Exercise requirements> Everything from the line containing "Identify the document elements. Format: label [x1, y1, x2, y2]." to the close of the listing below should be retyped exactly, and nothing before it.

[Data shown — start]

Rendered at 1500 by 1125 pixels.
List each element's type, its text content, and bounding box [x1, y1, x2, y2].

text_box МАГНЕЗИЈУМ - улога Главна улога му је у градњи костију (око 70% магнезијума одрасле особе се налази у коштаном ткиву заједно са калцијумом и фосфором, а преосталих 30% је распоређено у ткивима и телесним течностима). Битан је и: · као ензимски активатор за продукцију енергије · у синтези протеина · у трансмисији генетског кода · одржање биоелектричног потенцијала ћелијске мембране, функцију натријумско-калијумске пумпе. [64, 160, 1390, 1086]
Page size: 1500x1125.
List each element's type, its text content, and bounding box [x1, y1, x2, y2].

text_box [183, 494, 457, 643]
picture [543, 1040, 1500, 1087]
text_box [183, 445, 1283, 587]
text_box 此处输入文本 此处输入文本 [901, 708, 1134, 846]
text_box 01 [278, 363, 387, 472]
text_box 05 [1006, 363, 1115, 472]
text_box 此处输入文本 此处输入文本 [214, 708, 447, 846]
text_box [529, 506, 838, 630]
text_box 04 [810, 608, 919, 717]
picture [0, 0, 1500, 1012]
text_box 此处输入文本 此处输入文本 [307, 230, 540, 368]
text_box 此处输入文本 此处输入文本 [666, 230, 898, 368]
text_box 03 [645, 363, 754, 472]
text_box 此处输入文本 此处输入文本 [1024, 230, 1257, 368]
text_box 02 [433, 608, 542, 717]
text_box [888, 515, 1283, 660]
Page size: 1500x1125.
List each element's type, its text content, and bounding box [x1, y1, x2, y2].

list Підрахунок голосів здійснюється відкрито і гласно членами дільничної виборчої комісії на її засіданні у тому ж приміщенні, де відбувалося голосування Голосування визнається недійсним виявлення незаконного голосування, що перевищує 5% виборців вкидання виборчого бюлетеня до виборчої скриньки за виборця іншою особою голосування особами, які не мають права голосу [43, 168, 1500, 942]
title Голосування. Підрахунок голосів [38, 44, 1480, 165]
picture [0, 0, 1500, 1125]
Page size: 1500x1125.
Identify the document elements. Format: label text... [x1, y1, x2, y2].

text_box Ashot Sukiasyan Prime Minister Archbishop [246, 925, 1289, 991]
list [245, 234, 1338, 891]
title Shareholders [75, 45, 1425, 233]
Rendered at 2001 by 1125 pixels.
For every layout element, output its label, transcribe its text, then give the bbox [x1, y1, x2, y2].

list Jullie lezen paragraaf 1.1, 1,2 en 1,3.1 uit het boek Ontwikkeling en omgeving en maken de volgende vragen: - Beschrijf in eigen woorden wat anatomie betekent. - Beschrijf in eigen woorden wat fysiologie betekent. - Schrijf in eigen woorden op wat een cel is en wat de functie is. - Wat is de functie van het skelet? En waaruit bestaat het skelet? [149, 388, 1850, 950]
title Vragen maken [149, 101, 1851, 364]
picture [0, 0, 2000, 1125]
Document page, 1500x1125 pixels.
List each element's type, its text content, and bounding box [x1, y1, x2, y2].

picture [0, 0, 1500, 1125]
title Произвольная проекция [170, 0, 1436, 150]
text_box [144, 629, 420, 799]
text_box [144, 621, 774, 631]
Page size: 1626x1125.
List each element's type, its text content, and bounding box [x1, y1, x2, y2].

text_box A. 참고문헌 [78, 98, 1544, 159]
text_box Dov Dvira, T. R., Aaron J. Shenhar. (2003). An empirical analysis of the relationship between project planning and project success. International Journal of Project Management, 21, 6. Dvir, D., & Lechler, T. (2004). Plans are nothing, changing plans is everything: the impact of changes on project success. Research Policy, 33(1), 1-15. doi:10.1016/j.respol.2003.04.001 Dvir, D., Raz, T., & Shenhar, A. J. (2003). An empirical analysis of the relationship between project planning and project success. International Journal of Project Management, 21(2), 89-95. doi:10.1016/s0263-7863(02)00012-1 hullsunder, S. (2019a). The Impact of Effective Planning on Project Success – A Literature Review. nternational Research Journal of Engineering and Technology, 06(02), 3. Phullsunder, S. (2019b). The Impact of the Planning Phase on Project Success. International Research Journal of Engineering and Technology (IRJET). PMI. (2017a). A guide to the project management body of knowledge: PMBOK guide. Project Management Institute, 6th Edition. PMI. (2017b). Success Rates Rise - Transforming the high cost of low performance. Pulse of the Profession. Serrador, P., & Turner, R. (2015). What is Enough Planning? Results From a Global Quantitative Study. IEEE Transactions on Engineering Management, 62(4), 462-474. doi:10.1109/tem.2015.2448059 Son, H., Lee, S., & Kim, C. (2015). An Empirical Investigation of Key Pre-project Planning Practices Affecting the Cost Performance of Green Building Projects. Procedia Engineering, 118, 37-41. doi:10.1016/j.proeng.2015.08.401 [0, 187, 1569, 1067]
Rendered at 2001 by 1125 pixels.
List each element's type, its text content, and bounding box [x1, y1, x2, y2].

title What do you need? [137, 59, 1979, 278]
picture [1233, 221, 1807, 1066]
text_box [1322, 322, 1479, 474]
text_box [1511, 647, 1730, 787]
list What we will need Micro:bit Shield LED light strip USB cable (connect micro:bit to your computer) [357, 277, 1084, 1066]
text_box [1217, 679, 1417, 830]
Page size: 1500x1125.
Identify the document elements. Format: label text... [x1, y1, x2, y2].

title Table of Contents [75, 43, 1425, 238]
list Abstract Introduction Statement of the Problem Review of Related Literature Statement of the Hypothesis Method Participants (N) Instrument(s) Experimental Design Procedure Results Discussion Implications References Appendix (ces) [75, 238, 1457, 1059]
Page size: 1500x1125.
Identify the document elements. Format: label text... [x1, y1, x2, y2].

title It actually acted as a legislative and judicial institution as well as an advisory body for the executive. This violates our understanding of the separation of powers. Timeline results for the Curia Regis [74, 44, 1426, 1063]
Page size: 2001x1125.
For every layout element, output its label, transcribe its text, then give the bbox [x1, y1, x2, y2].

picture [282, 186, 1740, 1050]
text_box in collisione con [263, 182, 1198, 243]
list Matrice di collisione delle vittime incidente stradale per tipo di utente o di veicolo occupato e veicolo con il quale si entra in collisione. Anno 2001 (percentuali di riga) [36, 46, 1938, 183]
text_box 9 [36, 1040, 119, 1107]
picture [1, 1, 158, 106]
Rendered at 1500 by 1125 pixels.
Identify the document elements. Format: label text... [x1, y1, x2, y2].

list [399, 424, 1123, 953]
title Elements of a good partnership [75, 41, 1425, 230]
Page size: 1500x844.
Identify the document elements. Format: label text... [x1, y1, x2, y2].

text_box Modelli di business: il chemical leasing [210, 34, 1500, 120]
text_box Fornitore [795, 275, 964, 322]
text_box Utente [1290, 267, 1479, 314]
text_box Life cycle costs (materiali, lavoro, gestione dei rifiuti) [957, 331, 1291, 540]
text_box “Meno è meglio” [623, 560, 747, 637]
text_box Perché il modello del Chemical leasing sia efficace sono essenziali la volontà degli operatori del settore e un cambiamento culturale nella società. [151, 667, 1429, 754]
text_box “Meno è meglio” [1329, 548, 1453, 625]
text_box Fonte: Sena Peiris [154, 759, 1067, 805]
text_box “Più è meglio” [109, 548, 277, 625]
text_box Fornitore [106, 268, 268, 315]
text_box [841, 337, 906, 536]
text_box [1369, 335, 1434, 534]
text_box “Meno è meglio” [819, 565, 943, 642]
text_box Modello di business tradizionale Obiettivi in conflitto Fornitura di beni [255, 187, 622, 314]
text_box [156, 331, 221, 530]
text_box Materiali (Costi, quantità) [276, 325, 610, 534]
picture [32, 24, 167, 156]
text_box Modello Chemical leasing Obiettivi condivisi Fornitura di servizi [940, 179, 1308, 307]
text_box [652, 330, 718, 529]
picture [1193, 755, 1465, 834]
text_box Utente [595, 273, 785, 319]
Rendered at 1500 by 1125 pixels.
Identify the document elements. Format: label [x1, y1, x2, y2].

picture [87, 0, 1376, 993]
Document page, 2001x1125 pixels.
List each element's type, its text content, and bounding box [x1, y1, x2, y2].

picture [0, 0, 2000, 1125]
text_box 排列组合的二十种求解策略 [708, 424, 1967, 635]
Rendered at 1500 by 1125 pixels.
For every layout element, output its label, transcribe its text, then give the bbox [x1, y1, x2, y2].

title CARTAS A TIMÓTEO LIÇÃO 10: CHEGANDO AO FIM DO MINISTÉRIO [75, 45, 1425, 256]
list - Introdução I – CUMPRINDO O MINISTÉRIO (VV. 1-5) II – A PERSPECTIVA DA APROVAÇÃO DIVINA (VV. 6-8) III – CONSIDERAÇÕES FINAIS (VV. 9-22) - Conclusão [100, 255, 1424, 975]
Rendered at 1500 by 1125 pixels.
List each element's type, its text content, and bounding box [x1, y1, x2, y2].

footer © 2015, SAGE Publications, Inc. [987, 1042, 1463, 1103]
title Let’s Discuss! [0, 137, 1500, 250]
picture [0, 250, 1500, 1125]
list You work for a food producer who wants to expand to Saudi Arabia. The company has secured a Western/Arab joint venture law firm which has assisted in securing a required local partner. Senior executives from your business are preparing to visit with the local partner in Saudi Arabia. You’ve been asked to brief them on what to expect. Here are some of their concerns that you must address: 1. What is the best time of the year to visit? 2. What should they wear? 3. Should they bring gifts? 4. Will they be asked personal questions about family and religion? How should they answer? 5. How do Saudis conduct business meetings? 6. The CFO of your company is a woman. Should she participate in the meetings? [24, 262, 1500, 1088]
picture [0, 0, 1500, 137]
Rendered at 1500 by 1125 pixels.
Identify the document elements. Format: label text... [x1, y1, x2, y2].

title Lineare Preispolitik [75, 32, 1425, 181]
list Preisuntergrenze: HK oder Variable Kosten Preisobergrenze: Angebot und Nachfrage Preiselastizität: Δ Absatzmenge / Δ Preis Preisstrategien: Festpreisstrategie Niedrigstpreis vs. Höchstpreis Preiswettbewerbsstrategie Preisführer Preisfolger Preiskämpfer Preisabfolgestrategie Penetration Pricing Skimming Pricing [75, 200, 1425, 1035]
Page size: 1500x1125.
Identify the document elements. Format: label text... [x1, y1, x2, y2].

[Data shown — finish]

Task output>
Identify the document elements. Format: label [x1, y1, x2, y2].

picture [87, 0, 1376, 993]
Document page, 2001x1125 pixels.
List each element's type, its text content, and bounding box [x1, y1, x2, y2].

picture [0, 0, 2000, 1125]
text_box 排列组合的二十种求解策略 [708, 424, 1967, 635]
Rendered at 1500 by 1125 pixels.
For every layout element, output its label, transcribe its text, then give the bbox [x1, y1, x2, y2].

title CARTAS A TIMÓTEO LIÇÃO 10: CHEGANDO AO FIM DO MINISTÉRIO [75, 45, 1425, 256]
list - Introdução I – CUMPRINDO O MINISTÉRIO (VV. 1-5) II – A PERSPECTIVA DA APROVAÇÃO DIVINA (VV. 6-8) III – CONSIDERAÇÕES FINAIS (VV. 9-22) - Conclusão [100, 255, 1424, 975]
Rendered at 1500 by 1125 pixels.
List each element's type, its text content, and bounding box [x1, y1, x2, y2].

footer © 2015, SAGE Publications, Inc. [987, 1042, 1463, 1103]
title Let’s Discuss! [0, 137, 1500, 250]
picture [0, 250, 1500, 1125]
list You work for a food producer who wants to expand to Saudi Arabia. The company has secured a Western/Arab joint venture law firm which has assisted in securing a required local partner. Senior executives from your business are preparing to visit with the local partner in Saudi Arabia. You’ve been asked to brief them on what to expect. Here are some of their concerns that you must address: 1. What is the best time of the year to visit? 2. What should they wear? 3. Should they bring gifts? 4. Will they be asked personal questions about family and religion? How should they answer? 5. How do Saudis conduct business meetings? 6. The CFO of your company is a woman. Should she participate in the meetings? [24, 262, 1500, 1088]
picture [0, 0, 1500, 137]
Rendered at 1500 by 1125 pixels.
Identify the document elements. Format: label text... [x1, y1, x2, y2].

title Lineare Preispolitik [75, 32, 1425, 181]
list Preisuntergrenze: HK oder Variable Kosten Preisobergrenze: Angebot und Nachfrage Preiselastizität: Δ Absatzmenge / Δ Preis Preisstrategien: Festpreisstrategie Niedrigstpreis vs. Höchstpreis Preiswettbewerbsstrategie Preisführer Preisfolger Preiskämpfer Preisabfolgestrategie Penetration Pricing Skimming Pricing [75, 200, 1425, 1035]
Page size: 1500x1125.
Identify the document elements. Format: label text... [x1, y1, x2, y2].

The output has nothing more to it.